There are some sections of interesting writing, perhaps a clever jab at pop culture. But as a whole, the novel is humorless, pretentious and pornographic. I’d even go so far as to say the philosophies are poisonous.

How could a simple ideology be dangerous? Sticks and stones can break our bones, but surely words are harmless, right? In a Bruno chapter, Houellebecq writes of the Viennese Activists, an avant-garde group that would publicly commit acts of animal cruelty in the name of art. That’s what this book is like. Houellebecq takes the highlights of human existence – reason, enlightenment, science, family, sex – morphs them into pathetic straw men and proceeds to tear them apart. (Then he’ll include an orgy scene). The Elementary Particle’s thesis is nothing short of nihilistic.

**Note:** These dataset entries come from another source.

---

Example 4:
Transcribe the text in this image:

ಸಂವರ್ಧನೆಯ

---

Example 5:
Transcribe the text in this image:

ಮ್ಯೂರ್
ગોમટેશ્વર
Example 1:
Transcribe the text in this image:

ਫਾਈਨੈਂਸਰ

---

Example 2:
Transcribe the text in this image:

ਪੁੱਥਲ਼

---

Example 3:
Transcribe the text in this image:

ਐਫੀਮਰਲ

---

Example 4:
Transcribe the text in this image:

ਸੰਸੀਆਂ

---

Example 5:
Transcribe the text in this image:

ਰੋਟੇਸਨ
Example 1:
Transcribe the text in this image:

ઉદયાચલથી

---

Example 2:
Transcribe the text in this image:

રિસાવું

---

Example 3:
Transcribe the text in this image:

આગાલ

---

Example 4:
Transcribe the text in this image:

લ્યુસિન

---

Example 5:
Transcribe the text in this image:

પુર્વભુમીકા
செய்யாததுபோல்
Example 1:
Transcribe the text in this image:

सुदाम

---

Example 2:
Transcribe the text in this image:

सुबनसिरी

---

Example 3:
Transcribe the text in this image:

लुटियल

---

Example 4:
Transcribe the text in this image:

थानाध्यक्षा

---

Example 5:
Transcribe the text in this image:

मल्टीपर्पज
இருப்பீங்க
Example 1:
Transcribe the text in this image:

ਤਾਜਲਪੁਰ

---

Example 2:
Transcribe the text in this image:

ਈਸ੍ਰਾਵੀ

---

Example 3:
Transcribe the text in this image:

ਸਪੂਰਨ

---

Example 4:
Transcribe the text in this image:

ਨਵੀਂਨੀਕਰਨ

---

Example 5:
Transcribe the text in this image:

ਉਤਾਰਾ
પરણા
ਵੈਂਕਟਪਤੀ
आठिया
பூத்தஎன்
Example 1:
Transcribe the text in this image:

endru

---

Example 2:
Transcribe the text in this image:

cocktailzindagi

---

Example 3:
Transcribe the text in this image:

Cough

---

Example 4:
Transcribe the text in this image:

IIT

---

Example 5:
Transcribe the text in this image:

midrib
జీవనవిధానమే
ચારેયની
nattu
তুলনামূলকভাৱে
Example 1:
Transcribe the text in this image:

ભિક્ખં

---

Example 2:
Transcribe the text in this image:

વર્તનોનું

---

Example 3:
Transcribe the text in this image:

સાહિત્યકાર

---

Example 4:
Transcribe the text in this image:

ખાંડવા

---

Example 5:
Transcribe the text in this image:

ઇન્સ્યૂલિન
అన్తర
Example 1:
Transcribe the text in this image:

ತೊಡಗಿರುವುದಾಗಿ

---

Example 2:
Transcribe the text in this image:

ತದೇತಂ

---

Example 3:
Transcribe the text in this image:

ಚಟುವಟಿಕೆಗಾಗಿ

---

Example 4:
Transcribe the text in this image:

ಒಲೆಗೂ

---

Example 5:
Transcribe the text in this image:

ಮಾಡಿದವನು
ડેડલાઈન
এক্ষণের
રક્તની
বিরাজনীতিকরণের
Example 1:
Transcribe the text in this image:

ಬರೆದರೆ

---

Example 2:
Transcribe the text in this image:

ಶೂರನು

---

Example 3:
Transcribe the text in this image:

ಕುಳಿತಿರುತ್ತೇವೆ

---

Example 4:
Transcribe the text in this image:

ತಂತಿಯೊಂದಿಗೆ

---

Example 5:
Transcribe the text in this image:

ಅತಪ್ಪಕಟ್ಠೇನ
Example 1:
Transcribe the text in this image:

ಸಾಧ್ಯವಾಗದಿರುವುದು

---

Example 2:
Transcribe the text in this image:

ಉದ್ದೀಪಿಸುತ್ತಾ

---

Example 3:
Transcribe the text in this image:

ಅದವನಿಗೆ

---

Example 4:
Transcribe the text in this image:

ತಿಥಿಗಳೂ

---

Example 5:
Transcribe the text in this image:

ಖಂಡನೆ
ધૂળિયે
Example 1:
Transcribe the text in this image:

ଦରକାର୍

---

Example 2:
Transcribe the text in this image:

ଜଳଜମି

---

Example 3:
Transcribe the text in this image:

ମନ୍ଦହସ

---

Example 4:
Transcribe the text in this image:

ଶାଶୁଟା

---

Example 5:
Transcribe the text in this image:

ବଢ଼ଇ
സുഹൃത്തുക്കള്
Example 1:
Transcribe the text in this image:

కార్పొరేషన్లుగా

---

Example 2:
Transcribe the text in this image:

As a thought experiment, nihilism is an interesting concept, perhaps the easiest conclusion from strict materialism. It’s a big blank zero, a starting point. But it’s completely impractical as an ideology. As a nihilist, what the hell do you do, wear leather bondage gear and have a pet ferret on a chain? If that’s the case, nihilists disserve nothing better than to get punched in the face by a boisterous red-blooded John Goodman.

If you’re willing to flex your mental muscle and see how you stack up against an award winning French thinker, feel free. Warning: if you are not emotionally confident, this book may make you depressed. For the rest of us, who prefer to engage in uplifting and entertaining pieces of art, let this one sink to its proper resting place: the landfill.